With the starting point decided, the rest of the exhibit’s structure began to fall into place. We wanted to combine immersive spaces, powerful scenic vignettes, and bold and striking graphic imagery to shape spaces that felt alive and carried guests from moment to moment along their journey. Following Nixon’s first election, guests get to step into a fully explorable recreation of his Oval Office and then move into a series of galleries focused on the major issues, events, and ideas of Nixon’s presidency. These begin with a space dedicated to the war in Vietnam where a life-sized, gray scale vignette shows a pair of soldiers moving through the grass on the battlefield, juxtaposed against a graphic backdrop of photos of the protests at home on the wall beyond. In another standalone gallery that captures the scope and scale of Nixon’s world-changing trip to China, a pair of statues capture Nixon and Chinese Premier Zhou Enlai in the moment of their historic handshake, set against a large-scale graphic and scenic backdrop of Air Force One at the Chinese airfield. A frozen moment in time from a celebratory balloon drop scored with the catchy election anthem of “Nixon Now” provides the environment for another exhibit on Nixon’s landslide reelection victory in 1972, a sharp contrast to the Watergate exhibit that immediately follows.

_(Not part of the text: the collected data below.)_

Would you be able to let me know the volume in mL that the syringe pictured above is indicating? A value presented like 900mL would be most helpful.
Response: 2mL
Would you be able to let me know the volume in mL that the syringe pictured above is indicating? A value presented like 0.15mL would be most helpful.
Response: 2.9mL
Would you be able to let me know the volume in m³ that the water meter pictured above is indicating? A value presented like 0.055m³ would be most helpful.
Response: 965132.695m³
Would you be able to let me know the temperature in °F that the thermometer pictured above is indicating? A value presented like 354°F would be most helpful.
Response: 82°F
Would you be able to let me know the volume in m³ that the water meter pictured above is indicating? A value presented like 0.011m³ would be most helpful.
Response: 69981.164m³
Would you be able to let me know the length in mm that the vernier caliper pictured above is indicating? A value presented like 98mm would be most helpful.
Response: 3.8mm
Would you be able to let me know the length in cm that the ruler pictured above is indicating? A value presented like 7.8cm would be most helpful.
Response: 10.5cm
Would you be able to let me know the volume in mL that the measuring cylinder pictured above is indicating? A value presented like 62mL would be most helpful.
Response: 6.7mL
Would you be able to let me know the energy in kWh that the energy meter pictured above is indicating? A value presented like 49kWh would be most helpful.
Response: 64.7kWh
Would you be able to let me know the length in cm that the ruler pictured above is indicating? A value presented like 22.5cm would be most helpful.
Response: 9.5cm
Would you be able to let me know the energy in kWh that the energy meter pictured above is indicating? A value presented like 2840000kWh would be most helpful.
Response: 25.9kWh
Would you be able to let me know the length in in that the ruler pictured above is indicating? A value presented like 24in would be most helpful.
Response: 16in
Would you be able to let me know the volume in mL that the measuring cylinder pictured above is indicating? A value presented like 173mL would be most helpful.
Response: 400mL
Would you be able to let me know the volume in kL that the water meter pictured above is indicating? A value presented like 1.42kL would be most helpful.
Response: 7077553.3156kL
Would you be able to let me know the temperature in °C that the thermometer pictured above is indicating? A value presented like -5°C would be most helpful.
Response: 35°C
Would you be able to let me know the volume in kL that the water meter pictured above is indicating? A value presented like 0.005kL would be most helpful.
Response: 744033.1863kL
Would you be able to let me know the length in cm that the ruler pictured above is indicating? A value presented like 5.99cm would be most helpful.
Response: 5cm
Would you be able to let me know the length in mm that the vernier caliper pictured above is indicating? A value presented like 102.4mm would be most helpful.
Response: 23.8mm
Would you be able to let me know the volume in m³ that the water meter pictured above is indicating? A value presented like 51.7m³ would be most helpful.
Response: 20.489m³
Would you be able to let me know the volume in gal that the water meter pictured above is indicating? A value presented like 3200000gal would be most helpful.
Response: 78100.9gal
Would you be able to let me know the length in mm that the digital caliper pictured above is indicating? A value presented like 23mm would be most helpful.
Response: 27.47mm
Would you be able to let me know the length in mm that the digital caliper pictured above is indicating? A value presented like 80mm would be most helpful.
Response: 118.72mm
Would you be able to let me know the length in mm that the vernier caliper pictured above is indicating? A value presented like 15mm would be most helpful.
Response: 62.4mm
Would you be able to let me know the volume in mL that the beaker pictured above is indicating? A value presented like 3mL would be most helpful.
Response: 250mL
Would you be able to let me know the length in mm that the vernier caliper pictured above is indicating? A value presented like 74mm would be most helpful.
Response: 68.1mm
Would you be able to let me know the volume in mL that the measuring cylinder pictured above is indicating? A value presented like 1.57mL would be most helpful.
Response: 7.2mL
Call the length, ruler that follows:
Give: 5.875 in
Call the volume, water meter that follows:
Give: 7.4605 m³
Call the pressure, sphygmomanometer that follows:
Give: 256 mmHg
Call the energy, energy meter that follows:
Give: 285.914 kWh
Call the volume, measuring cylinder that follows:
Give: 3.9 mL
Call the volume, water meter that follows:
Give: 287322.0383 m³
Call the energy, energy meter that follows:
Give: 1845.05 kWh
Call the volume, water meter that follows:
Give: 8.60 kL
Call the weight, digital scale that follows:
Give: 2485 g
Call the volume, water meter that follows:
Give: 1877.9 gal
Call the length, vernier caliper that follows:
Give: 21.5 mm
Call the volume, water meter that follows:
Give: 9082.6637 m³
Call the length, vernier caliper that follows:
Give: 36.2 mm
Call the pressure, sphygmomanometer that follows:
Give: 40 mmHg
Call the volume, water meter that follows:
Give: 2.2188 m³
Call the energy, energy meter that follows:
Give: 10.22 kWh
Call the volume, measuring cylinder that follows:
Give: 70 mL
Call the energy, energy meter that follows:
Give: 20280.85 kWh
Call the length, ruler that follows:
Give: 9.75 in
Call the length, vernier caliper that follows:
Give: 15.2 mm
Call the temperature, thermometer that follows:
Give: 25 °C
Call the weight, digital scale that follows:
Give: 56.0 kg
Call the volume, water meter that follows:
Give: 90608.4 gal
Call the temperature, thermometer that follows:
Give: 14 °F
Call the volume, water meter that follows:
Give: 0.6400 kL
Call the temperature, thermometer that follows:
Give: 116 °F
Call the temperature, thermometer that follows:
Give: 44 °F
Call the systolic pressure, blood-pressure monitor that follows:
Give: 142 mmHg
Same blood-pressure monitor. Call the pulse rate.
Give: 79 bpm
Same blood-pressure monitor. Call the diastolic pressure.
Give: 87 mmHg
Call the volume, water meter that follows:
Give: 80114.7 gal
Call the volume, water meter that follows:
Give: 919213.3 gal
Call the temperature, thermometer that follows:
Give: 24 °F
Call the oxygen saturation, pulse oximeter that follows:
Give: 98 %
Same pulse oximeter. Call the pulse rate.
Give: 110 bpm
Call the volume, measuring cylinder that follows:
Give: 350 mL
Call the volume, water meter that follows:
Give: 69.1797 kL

It was here that the combination of the topic and the space provided a unique opportunity for Thinkwell to change the way we traditionally experience stories in museums. We decided to give our exhibit a flash-back—the first one to ever be used in a museum exhibit, as far as we know. Having reached Watergate and Nixon’s resignation, the exhibit narrative was in a place that called for reflection—how did Nixon get here? At the same time, we had a location at the far end of our exhibit space where windows overlooked the little house where Nixon had been born. With a little media and design magic, guests are able to transition back in time, following the Nixons as they flew back to California after the resignation and arriving in California not in 1974, but in 1913. A more subtle transition occurs here as well, shifting the perspective that the exhibit is following from the impersonal and external viewpoint of the outside world to a more personal, inward-looking sequence. This flashback concludes with an immersive and theatrical- ized version of the Lincoln Sitting Room, where guests are brought back to the “present” moment immediately following Nixon’s resignation.

Redesigning the permanent exhibits at the Richard Nixon Presidential Library gave Thinkwell an incredible opportunity to be a part of capturing a fascinating and important piece of history. More than that, it asked us to think in new ways about the stories we tell ourselves every day — stories about politics, about citizenship, about democracy, about America. In a time in which our political landscape has become turbulent and challenging, in which mass protests once again fill the streets of cities across the nation, taking on the story of Richard Nixon and his approach to the challenges of his time never did bring us all of the answers to the questions we started with. But it helped us begin to shape some of the questions that we will need to consider as we look to the future.